[v11,18/20] x86: Handle TDX erratum to reset TDX private memory during kexec() and reboot

From: kirill.shutemov@linux.intel.com

The first few generations of TDX hardware have an erratum.  A partial
write to a TDX private memory cacheline will silently "poison" the
line.  Subsequent reads will consume the poison and generate a machine
check.  According to the TDX hardware spec, neither of these things
should have happened.

== Background ==

Virtually all kernel memory accesses operations happen in full
cachelines.  In practice, writing a "byte" of memory usually reads a 64
byte cacheline of memory, modifies it, then writes the whole line back.
Those operations do not trigger this problem.

This problem is triggered by "partial" writes where a write transaction
of less than cacheline lands at the memory controller.  The CPU does
these via non-temporal write instructions (like MOVNTI), or through
UC/WC memory mappings.  The issue can also be triggered away from the
CPU by devices doing partial writes via DMA.

== Problem ==

A fast warm reset doesn't reset TDX private memory.  Kexec() can also
boot into the new kernel directly.  Thus if the old kernel has enabled
TDX on the platform with this erratum, the new kernel may get unexpected
machine check.

Note that w/o this erratum any kernel read/write on TDX private memory
should never cause machine check, thus it's OK for the old kernel to
leave TDX private pages as is.

== Solution ==

In short, with this erratum, the kernel needs to explicitly convert all
TDX private pages back to normal to give the new kernel a clean slate
after either a fast warm reset or kexec().

There's no existing infrastructure to track TDX private pages, which
could be PAMT pages, TDX guest private pages, or SEPT (secure EPT)
pages.  The latter two are yet to be implemented thus it's not certain
how to track them for now.

It's not feasible to query the TDX module either because VMX has already
been stopped when KVM receives the reboot notifier.

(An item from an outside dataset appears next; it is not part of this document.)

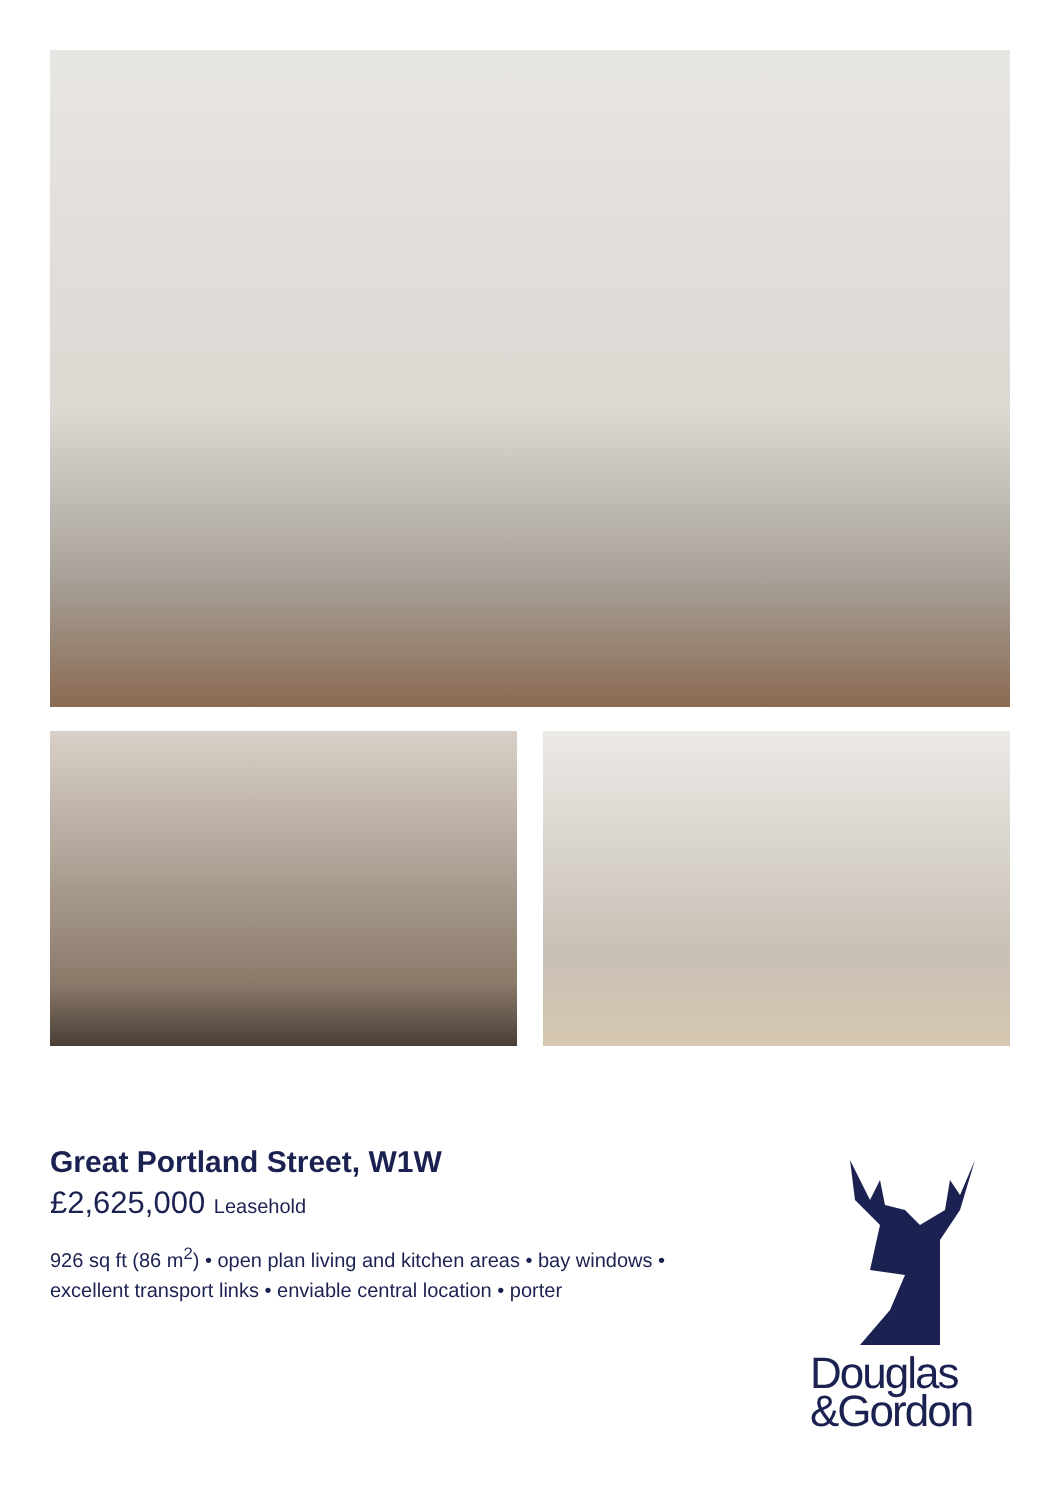Great Portland Street, W1W
£2,625,000 Leasehold
926 sq ft (86 m<sup>2</sup>) • open plan living and kitchen areas • bay windows • excellent transport links • enviable central location • porter
Douglas
&Gordon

Another option is to blindly convert all memory pages.  But this may
bring non-trivial latency to machine reboot and kexec() on large memory
systems (especially when the number of TDX private pages is small).  A
final solution should be tracking TDX private pages and only converting
them.  Also, it's problematic to convert all memory pages because not
all pages are mapped as writable in the direct-mapping.  Thus to do so
would require switching to a new page table which maps all pages as
writable.  Such page table can either be a new page table, or the
identical mapping table built during kexec().  Using either seems too
dramatic, especially considering the kernel should eventually be able
to track all TDX private pages in which case the direct-mapping can be
directly used.

So for now just convert PAMT pages.  Converting TDX guest private pages
and SEPT pages can be added when supporting TDX guests is added to the
kernel.

Introduce a new "x86_platform_ops::memory_shutdown()" callback as a
placeholder to convert all TDX private memory, and call it at the end of
machine_shutdown() after all remote cpus have been stopped (thus no more
TDX activities) and all dirty cachelines of TDX private memory have been
flushed (thus no more later cacheline writeback).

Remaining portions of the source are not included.